GT-seq genotyping and genotype calling methods
A full description of GT-seq panel optimization can be found inSupplemental Information: Panel Optimization . Using optimized GT-seq conditions and primers for our final GT-seq panel, we prepared two libraries for fecal samples (CF, FF) and another three for tissue samples (HV, BP, MS). The fecal libraries contained all 150 fecal samples, as well as the 21 FF duplicates taken to assess subsample variation in genotyping error. We included 284 tissue samples in the latter libraries and also included two technical replicates (BP) to assess genotyping error for GT-seq. Genotyping error was measured as percent discordance between technical replicates. Within our total of 457 samples, we included 65 paired sets of MS and CF collected from the same individuals. This allowed us to compare GT-seq genotyping error across sample types and obtain a “best case scenario” estimate of genotyping error for FF samples. Here, we assume that the muscle genotype is “correct” and calculate the genotyping error (percent discordance) for CF as a proxy for FF samples. Prior to calculating genotyping error within and among sample types, samples with >50% missing data were removed from the GT-seq dataset, as we considered samples with >50% data (i.e. genotypes for at least half of panel loci) to have been successfully sequenced. To assess the validity of the sex identities provided by our two GT-seq loci, we compared the GT-seq determined polar bear sex to hunter-provided sex identification for 293 samples that were successfully genotyped at >50% loci and for which we had field data.

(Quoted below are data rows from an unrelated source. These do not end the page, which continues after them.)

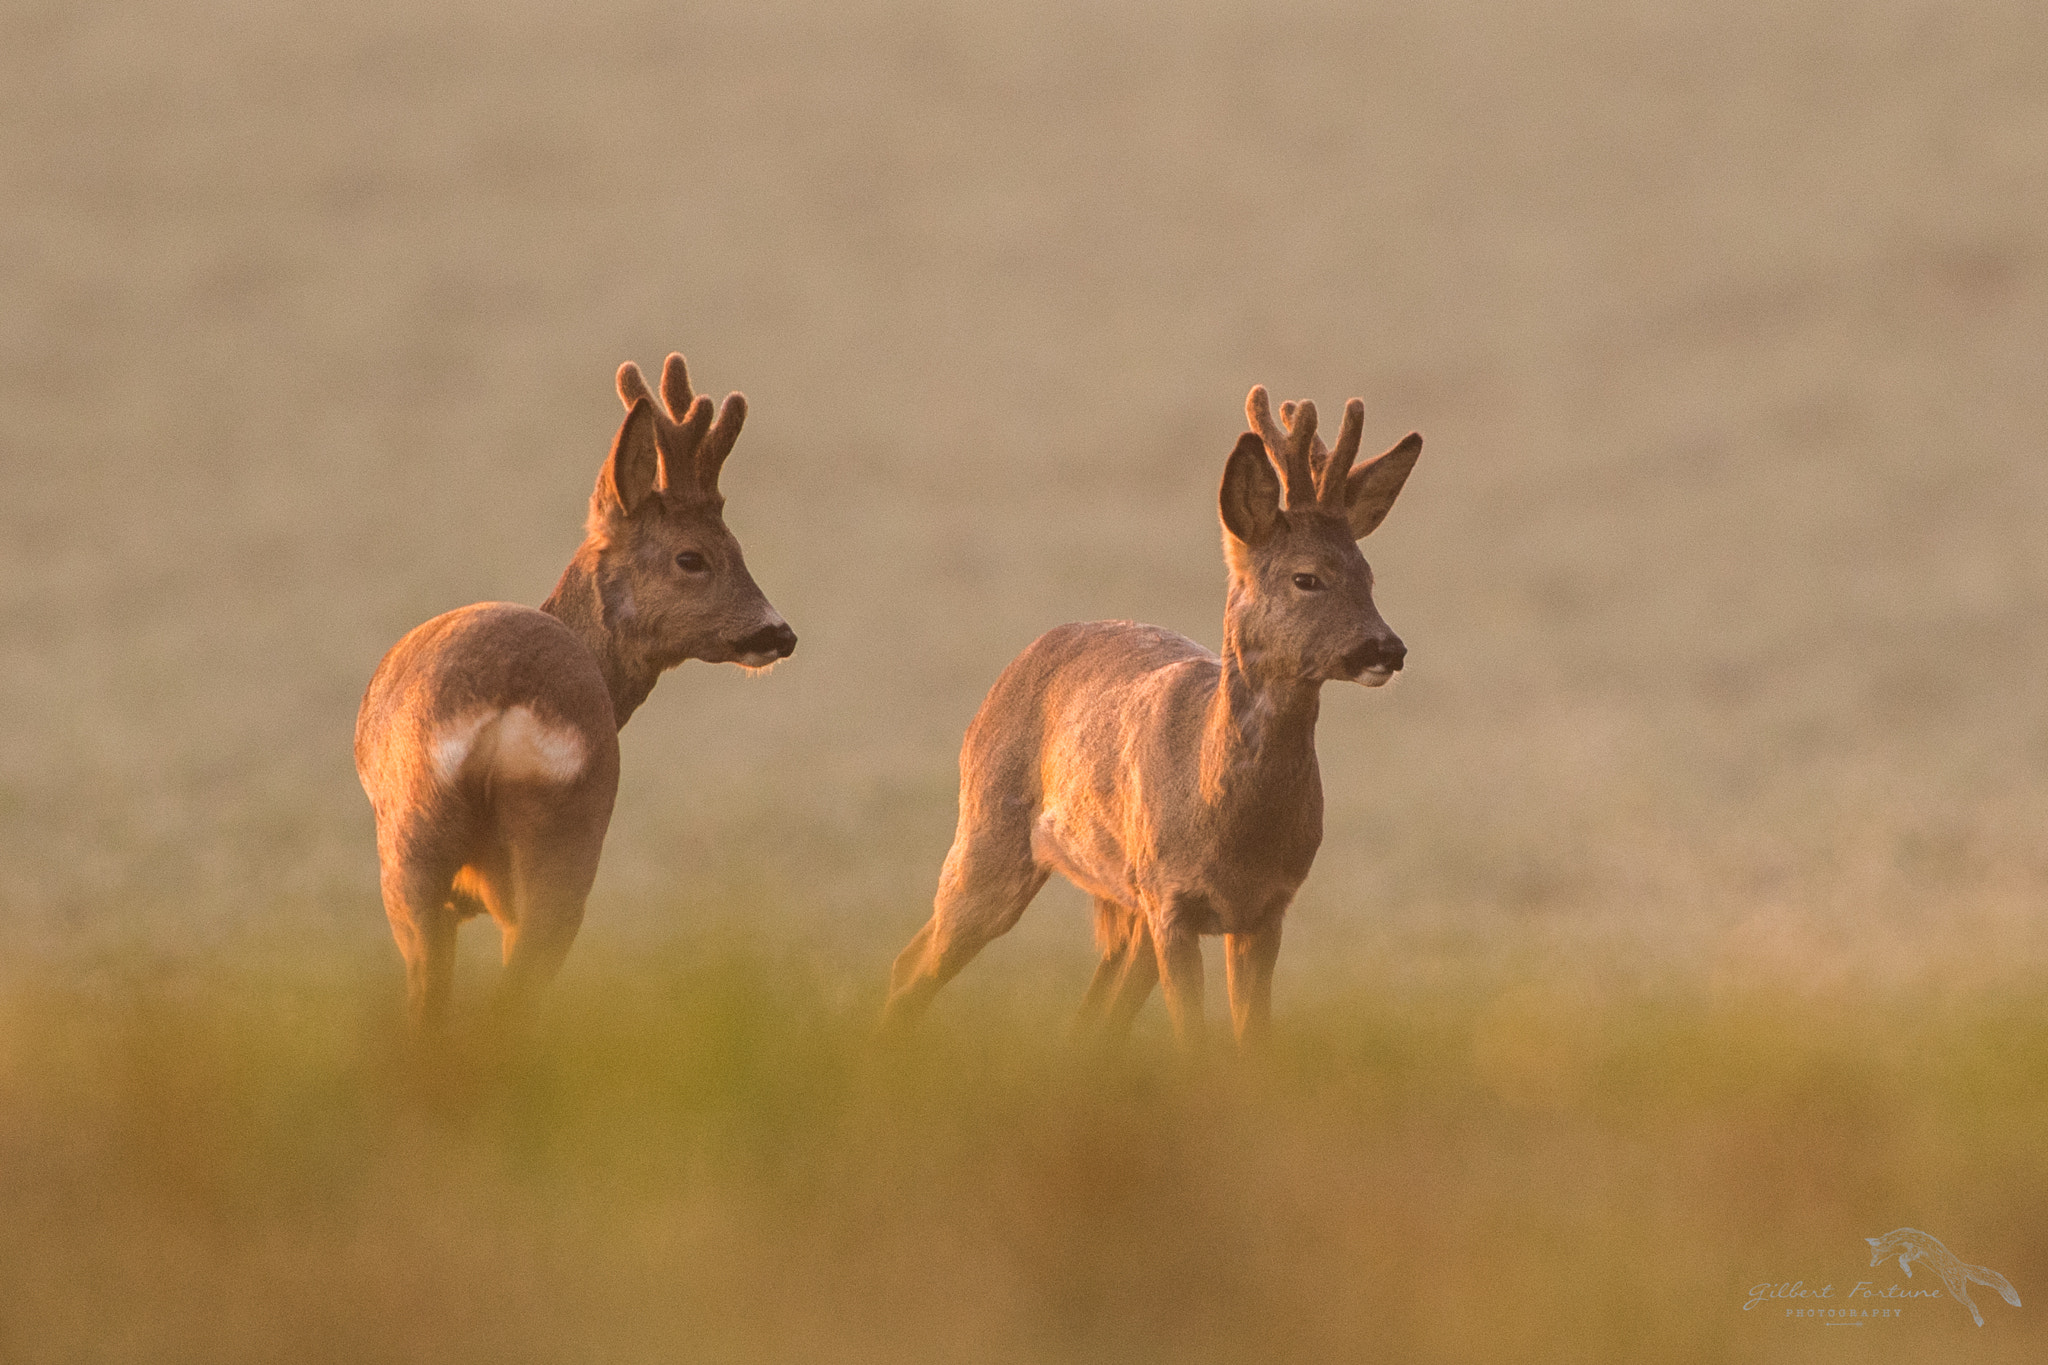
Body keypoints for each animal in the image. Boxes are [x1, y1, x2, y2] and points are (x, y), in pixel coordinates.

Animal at [880, 388, 1425, 1055]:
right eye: (1306, 577)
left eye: (1369, 575)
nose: (1387, 649)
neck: (1228, 821)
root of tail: (1021, 660)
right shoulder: (1172, 899)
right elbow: (1192, 1039)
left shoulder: (1265, 908)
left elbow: (1253, 1041)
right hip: (989, 830)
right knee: (912, 965)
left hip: (1121, 900)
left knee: (1092, 1013)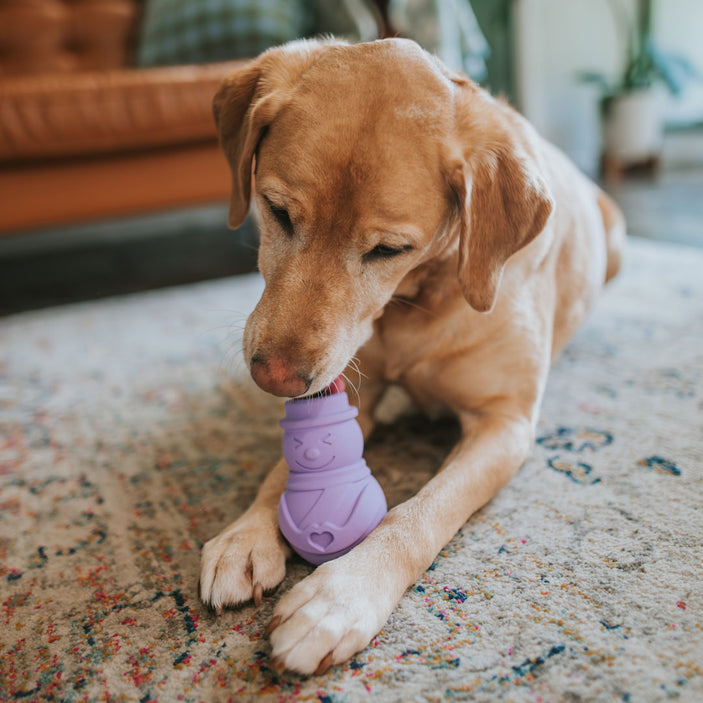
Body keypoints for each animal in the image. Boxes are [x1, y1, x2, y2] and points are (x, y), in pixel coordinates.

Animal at [198, 38, 628, 676]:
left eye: (388, 249)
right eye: (276, 211)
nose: (275, 378)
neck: (419, 297)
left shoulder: (505, 424)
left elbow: (422, 510)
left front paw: (341, 596)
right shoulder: (354, 387)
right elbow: (285, 466)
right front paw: (246, 535)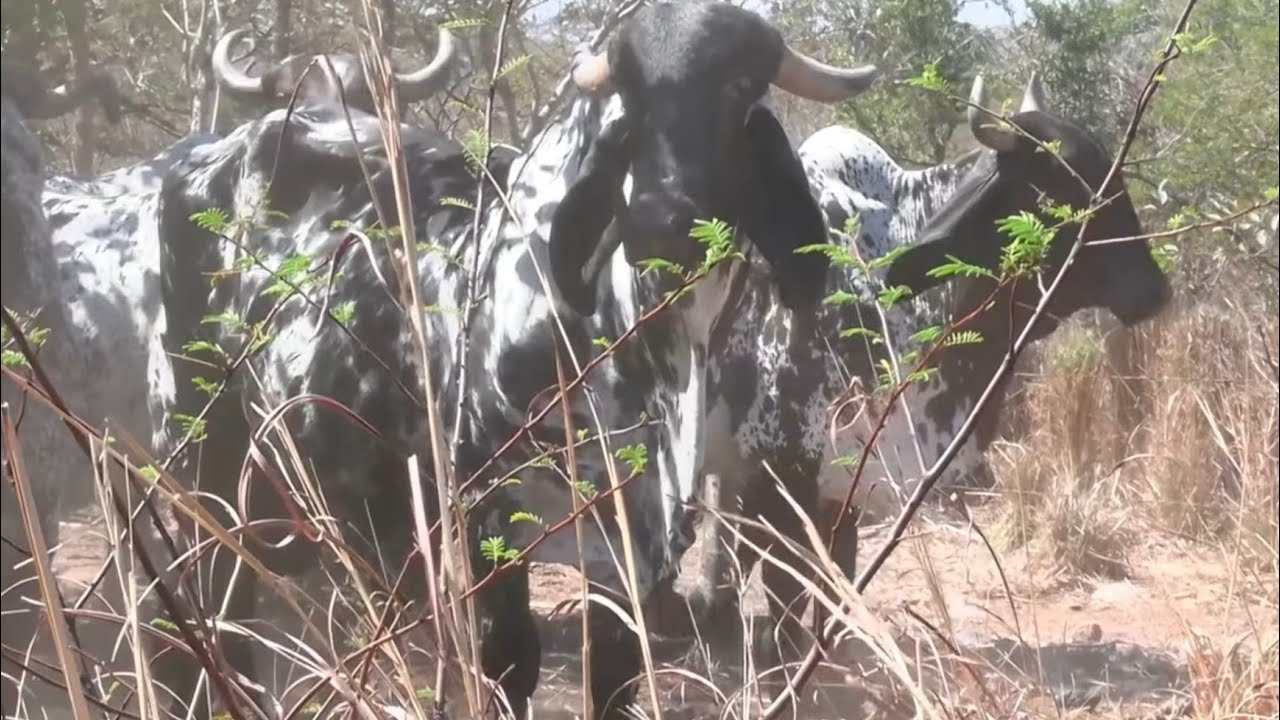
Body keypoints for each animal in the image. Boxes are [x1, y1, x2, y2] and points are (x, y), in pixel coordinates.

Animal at [147, 2, 879, 716]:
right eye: (631, 99)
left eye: (737, 88)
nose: (661, 224)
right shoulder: (486, 510)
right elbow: (510, 661)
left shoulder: (658, 535)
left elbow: (614, 672)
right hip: (208, 444)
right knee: (214, 594)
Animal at [673, 72, 1173, 671]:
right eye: (1060, 190)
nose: (1154, 289)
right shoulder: (778, 474)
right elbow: (787, 602)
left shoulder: (841, 486)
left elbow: (836, 586)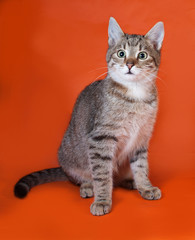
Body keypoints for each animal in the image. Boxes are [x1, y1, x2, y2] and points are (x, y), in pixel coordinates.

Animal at [14, 16, 165, 216]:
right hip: (71, 157)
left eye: (142, 55)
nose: (129, 64)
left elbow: (141, 167)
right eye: (121, 53)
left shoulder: (141, 138)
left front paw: (145, 187)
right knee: (84, 176)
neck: (135, 95)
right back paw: (87, 186)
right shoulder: (100, 139)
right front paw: (102, 200)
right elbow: (102, 175)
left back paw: (129, 181)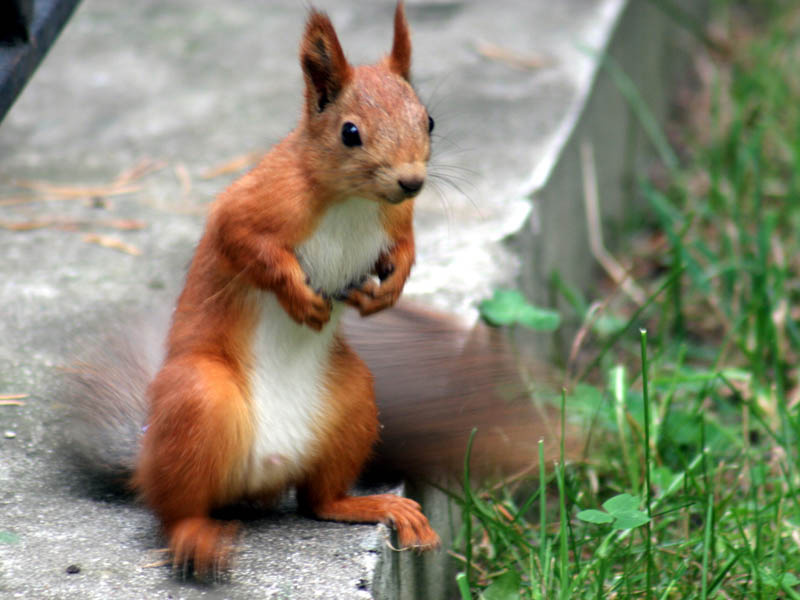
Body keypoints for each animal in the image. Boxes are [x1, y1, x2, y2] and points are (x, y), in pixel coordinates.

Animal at [64, 2, 571, 578]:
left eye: (429, 120)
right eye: (350, 132)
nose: (412, 181)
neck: (352, 199)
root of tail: (261, 471)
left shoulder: (397, 220)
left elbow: (406, 248)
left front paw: (388, 290)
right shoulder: (251, 206)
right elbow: (247, 245)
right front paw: (298, 296)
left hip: (354, 399)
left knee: (318, 501)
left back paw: (373, 506)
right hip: (198, 399)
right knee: (176, 507)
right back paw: (194, 536)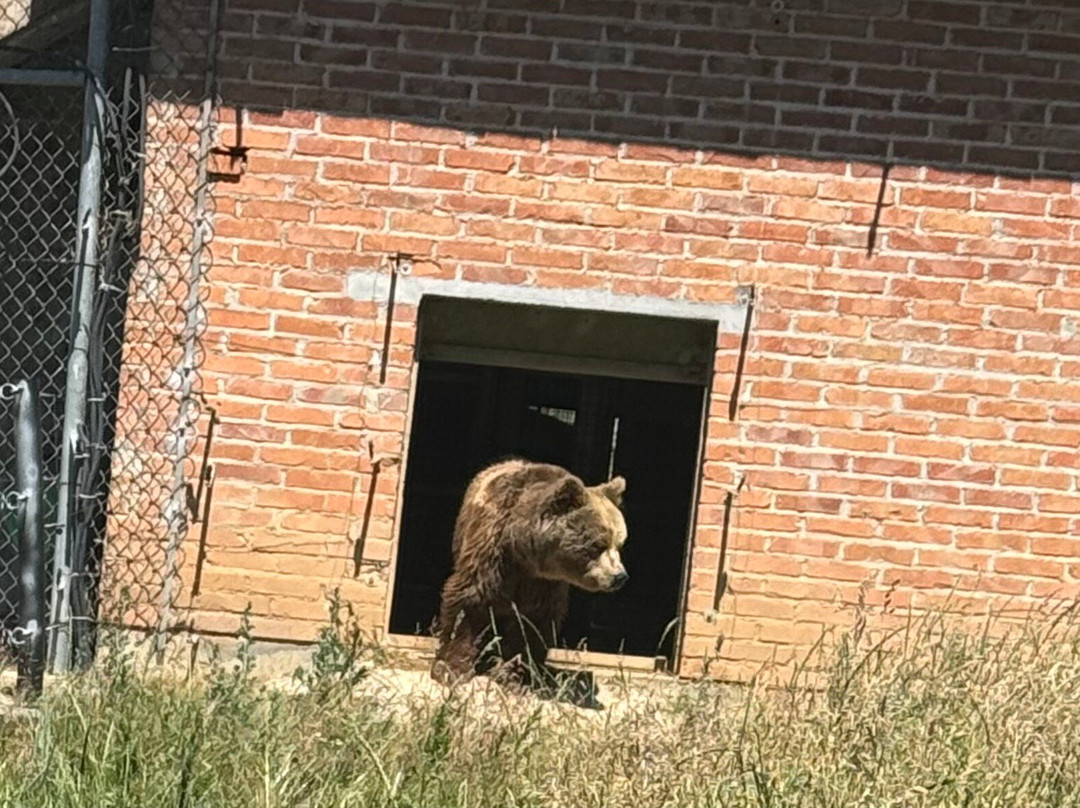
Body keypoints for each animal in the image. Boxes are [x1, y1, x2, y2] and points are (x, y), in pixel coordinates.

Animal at [430, 459, 629, 691]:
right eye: (598, 545)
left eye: (620, 543)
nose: (619, 576)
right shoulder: (492, 554)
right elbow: (471, 603)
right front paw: (451, 669)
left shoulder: (545, 584)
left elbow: (532, 625)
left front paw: (514, 675)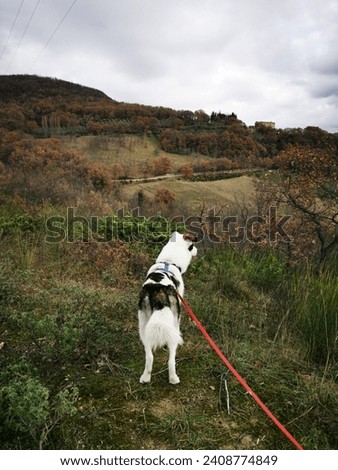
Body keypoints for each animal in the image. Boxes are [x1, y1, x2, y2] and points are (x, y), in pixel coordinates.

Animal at [138, 229, 197, 384]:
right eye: (192, 246)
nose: (197, 251)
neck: (168, 263)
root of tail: (159, 289)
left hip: (143, 324)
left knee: (149, 356)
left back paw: (145, 377)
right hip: (175, 326)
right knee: (171, 359)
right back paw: (173, 378)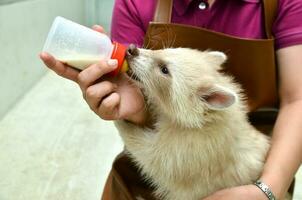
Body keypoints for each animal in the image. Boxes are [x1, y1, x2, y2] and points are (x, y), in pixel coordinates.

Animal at [114, 46, 272, 199]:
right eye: (167, 49)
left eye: (164, 69)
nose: (131, 50)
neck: (209, 118)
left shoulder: (189, 153)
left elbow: (148, 154)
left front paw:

Library preparation followed the original protocols of Campbell et al. (2015), modified based on our pilot tests (See Supplemental Information: Panel Optimization ), and using only primers for a final optimized panel of 327 SNPs. Libraries were sequenced using an Illumina MiSeq at Queen’s University. We used the GT-seq pipeline available on GitHub (https://github.com/GTseq/GTseq-Pipeline) for filtering to a minimum depth of 10 and genotype calling, as suggested by Campbell et al. (2015). However, we were also interested in examining genotype discordance between different SNP calling models, as some discrepancy has been found between the GT-seq pipeline and other workflows used to call RADseq data (Schmidt et al., 2020). As BCFTOOLS (Li, 2011) is a common genotyping tool and was used to call genotypes for our original ddRADseq dataset (Jensen et al., 2020), we used this same workflow to process our raw GT-seq sequencing reads. Briefly, reads from GT-seq were aligned to the polar bear reference genome (assembly version UrsMar_1.0, PMID: 24813606) using the BWA-MEM v0.7.17 aligner (Li & Durbin, 2009). Alignments were sorted, indexed, and read pairs were fixed using tools from the SAMtcools v1.9 suite (Li et al., 2009). A target file of the GT-seq assay SNP positions was used with BCFtools mpileup to call and produce a VCF file of the targeted sites. The VCF was filtered in VCFtools (Danecek et al., 2011) for a minimum depth cut off of either 6 (dataset BCF-6) or 10 (dataset BCF-10). Output files for each workflow (GT-seq, BCF-6, BCF-10) were converted to genpop format to compare percent missing data by locus. Average mismatch rates for all 457 samples were also calculated between the GT-seq pipeline and the BCFTOOLS workflows. The dataset resulting from the calling method with the least missing data (BCF-6) was used to calculate genotyping error, percent missing data, and for all subsequent population genetic analyses.